Ironically, CBS signed Gleason to a – wait for it – $1 million contract for two seasons of “The Honeymooners.” That’s $1 million circa mid-1950s. It was a massive contract, something that Alice might say the only thing bigger than that was Ralph’s pants. But Gleason told the network after one season that he was done with the half-hour series. It did so-so in the ratings, finishing at No. 19 for the one season. Yet Gleason felt like there wasn’t any more good material for his writers to do a half-hour comedy show.
The one season that “The Honeymooners” was on CBS was 1955-56. Gleason, though, wasn’t done with the TV world or CBS. He returned to his variety show format in the 1956-57 season. Gleason even had “Honeymooners” sketches in there, which belies his reasoning for ending the comedy show.

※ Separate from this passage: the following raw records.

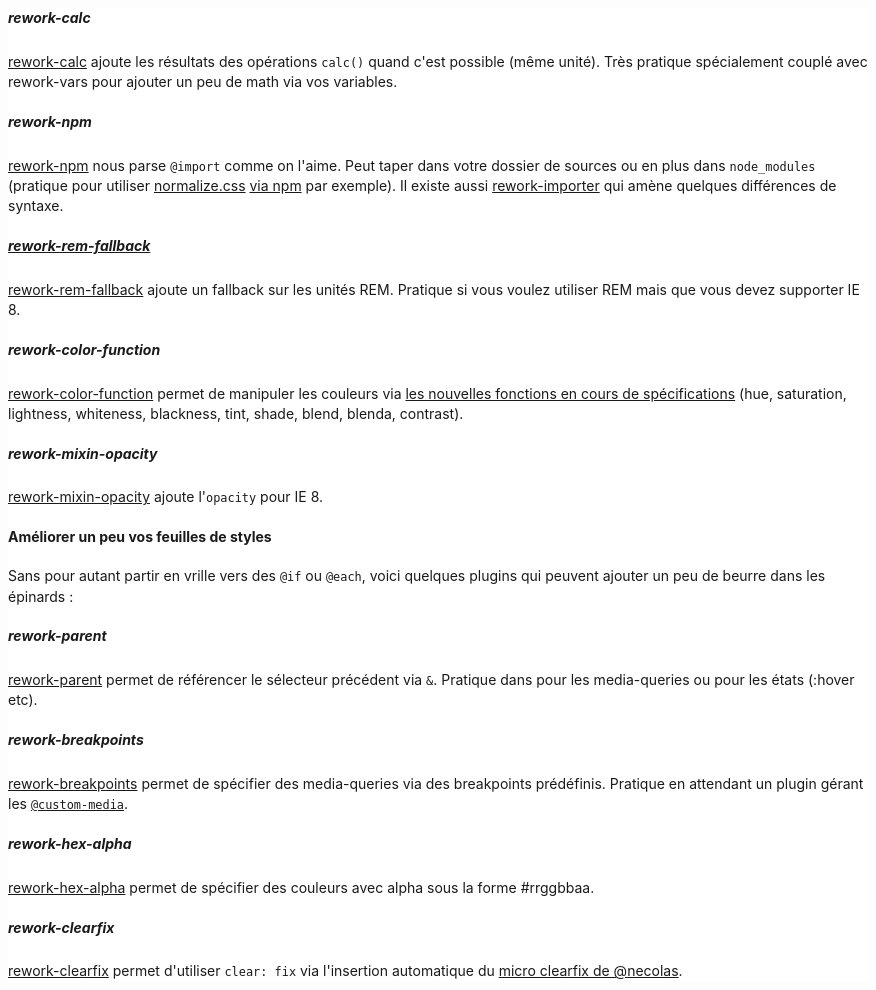 ##### rework-calc

[rework-calc](https://github.com/reworkcss/rework-calc)
ajoute les résultats des opérations `calc()` quand c'est possible (même unité).
Très pratique spécialement couplé avec rework-vars pour ajouter un peu de math via vos variables.

##### rework-npm

[rework-npm](https://github.com/conradz/rework-npm)
nous parse `@import` comme on l'aime.
Peut taper dans votre dossier de sources ou en plus dans `node_modules`
(pratique pour utiliser [normalize.css](https://www.npmjs.org/package/normalize.css)
[via npm](/posts/frontend/npm-comme-package-manager-pour-le-front-end/) par exemple).
Il existe aussi [rework-importer](https://github.com/simme/rework-importer) qui amène quelques différences de syntaxe.

##### [rework-rem-fallback](https://github.com/ctalkington/rework-rem-fallback)

[rework-rem-fallback](https://github.com/ctalkington/rework-rem-fallback)
ajoute un fallback sur les unités REM. Pratique si vous voulez utiliser REM mais
que vous devez supporter IE 8.

##### rework-color-function

[rework-color-function](https://github.com/ianstormtaylor/rework-color-function) permet
de manipuler les couleurs via
[les nouvelles fonctions en cours de spécifications](http://dev.w3.org/csswg/css-color/#modifying-colors)
(hue, saturation, lightness, whiteness, blackness, tint, shade, blend, blenda, contrast).

##### rework-mixin-opacity

[rework-mixin-opacity](https://github.com/reworkcss/rework-mixin-opacity) ajoute l'`opacity` pour IE 8.

#### Améliorer un peu vos feuilles de styles

Sans pour autant partir en vrille vers des `@if` ou `@each`, voici quelques plugins
qui peuvent ajouter un peu de beurre dans les épinards :

##### rework-parent
[rework-parent](https://github.com/fgnass/rework-parent) permet de référencer le sélecteur précédent via `&`. Pratique dans pour les media-queries ou pour les états (:hover etc).

##### rework-breakpoints
[rework-breakpoints](https://github.com/reworkcss/rework-breakpoints) permet de spécifier des media-queries via des breakpoints prédéfinis. Pratique en attendant un plugin gérant les [`@custom-media`](http://dev.w3.org/csswg/mediaqueries4/#custom-mq).

##### rework-hex-alpha
[rework-hex-alpha](https://github.com/ianstormtaylor/rework-hex-alpha) permet de spécifier des couleurs avec alpha sous la forme #rrggbbaa.

##### rework-clearfix
[rework-clearfix](https://github.com/fgnass/rework-clearfix) permet d'utiliser `clear: fix` via l'insertion automatique du [micro clearfix de @necolas](http://nicolasgallagher.com/micro-clearfix-hack/).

Jackie Gleason Helped a Young Larry King Kickstart Career
When Jackie Gleason moved his variety show from New York City to Miami Beach, it made headlines. A major television star gets a network to go along with his desire to be in a warm climate. It sounds like a Kramden scheme, but it was nothing of the sort.
Gleason moved down to Florida in 1964, having his Saturday night variety show open from “The Sun and Fun Capitol of the World.” But even he knew that good press was needed for his show.
Enter a young radio host named Larry King, who was growing his influence in South Florida. King, who died in January, was a part of “The Great Gleason Express.” That was a train that brought everyone from New York City to Florida. It made numerous stops in towns along the route. Gleason would get out and say a few words, even wave for pictures, too.
King took all this down as part of the press junket. He and Gleason started talking, found out they both were Brooklyn kids, and the rest is history. Gleason was one of the first guests on King’s initial nationally-syndicated radio show, “The Larry King Show,” in the 1970s.
Their friendship continued until Gleason died from cancer in 1987.